What is CAC?
CAC. Those three little letters can strike fear into the hearts of founders everywhere. And for good reason - Customer Acquisition Cost can quickly spiral out of control, draining budgets faster than you can say "growth marketing".
Let's start with the basics. What exactly is CAC? Simply put, it's the total sales and marketing dollars spent to score a new customer. But it gets tricky when you try to define what counts as "sales and marketing spend". Here at Headline, we take a fully loaded approach. This means we incorporate any cost that has a role to play in securing new customers. Salaries, contractors, cute office dogs to boost team morale - it all gets piled on. This gives us the real unfiltered CAC.
Visualizing CAC Over Time
Now that we are on the same page about the definition of CAC, let’s look at the ways in which CAC can be visualized. The first way to do this is by charting out CAC by month (Figure 1)
By charting out CAC by month we are able to see exactly how CAC has been performing over time as well as being able to identify any potential trends that may be developing.
The second way in which CAC can be visualized is to plot out the CAC with its corresponding S&M spend at a given point in time to see how they tango (Figure 2).
In this chart, CAC is plotted with the corresponding total S&M spend at a specific point in time (usually a particular month). With this chart we are able to see how CAC changes as S&M spend increases or decreases.
The Looming Specter of Rising CAC
This leads us to a question that we have to answer fairly regularly, “Why does CAC often increase over time?”.
In a nutshell, startups start out laser-focused on their core base who are easier to woo. But as marketing steps up, they eventually tap out prime customers - the early adopters - and have to work harder to capture fringe converts. More hand holding, more convincing, and ka-ching - rising CAC.
As the funding and resources of a venture grows, the company will be able to reach out to more of these users and introduce the product or service to them by spending more on their sales and marketing channels.Once you run out of early adopters you go after early majority, late majority and laggers, which usually require walk-throughs, more back and forth phone calls and generally just more time and resources to win them over. This will overall drive up CAC.
The key is having a big enough market and scalable tactics so spend and customers scale linearly.
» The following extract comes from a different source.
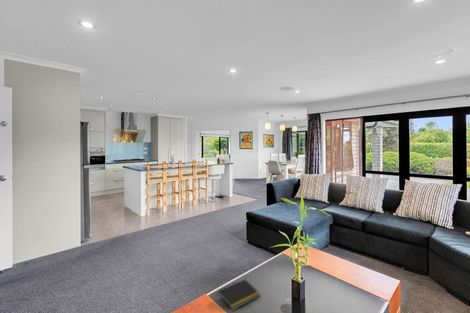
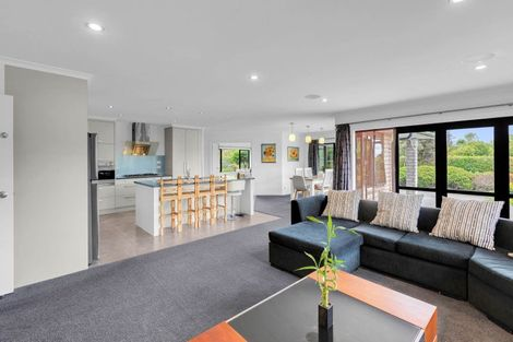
- notepad [217,278,261,311]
When both expand at the same rate, CAC holds steady. These are the businesses that venture capital firms like to scope out and work with. The real question, however, is whether an increasing CAC matters.
The main drawback is that CAC has a HUGE blindspot - it treats all customers equally regardless of revenue. What if bigger customers cost more to land? This is where Revenue Acquisition Cost (RAC) picks up the slack. Instead of cost per customer, RAC looks at cost per revenue dollar acquired.
The Secret Sibling CAC Doesn't Tell You: RAC
Revenue Acquisition Cost (RAC) is a different way to look at growth acquisition cost and is used to normalize for the size of new customers. RAC is the cost to acquire $1 of revenue from new customers in a given period (Figure 3).
We visualize RAC identically to CAC, just that we do not map out the cost to acquire new customers but the cost to acquire a new dollar of revenue on the Y-Axis.
CAC or RAC? A real life case study
Imagine Company Bob’s Ice spends $10K to snag 1,000 customers at $10 CAC. Company Anna’s Creamery snags 100 customers for the same $10K, with an average CAC of $100. At first glance Bob’s Ice crushes Anna’s Creamery with a much lower CAC. But if you closely compare their RAC - Bob’s Ice customers only on average spend $1 per bag of ice, while Ann’s Creamery customers love to spend $10 per artisanal ice cream. They actually both ended up having identical $10 RAC since revenue scales accordingly. Thus - a $100 CAC isn't automatically bad if the revenue justifies it.
This comparison can also be made across different customer cohorts overtime, as a business will have varying customer sizes and CACs in each of their cohorts. It is therefore important to analyze RAC alongside CAC, especially for businesses that have large deviations in average contract size.
The journey of demystifying CAC is an enlightening one, exposing several nuances. From understanding what it is, recognizing its gradually increasing trajectory, to realizing that a higher CAC does not necessarily connote negative implications, we have seen it all. Introducing RAC to the analysis presented even more insight. While CAC and RAC both provide valuable information, combining these aspects gives a fuller picture of a company's acquisition costs and illuminates areas of potential improvement or realignment.
As we continue to analyze and compare these metrics, it becomes evident that part of the magic of effective, data-driven decision-making lies in understanding not just how and why numbers change over time, but also recognizing the exceptions to the rules.
After all, exceptional insights often come from exceptions.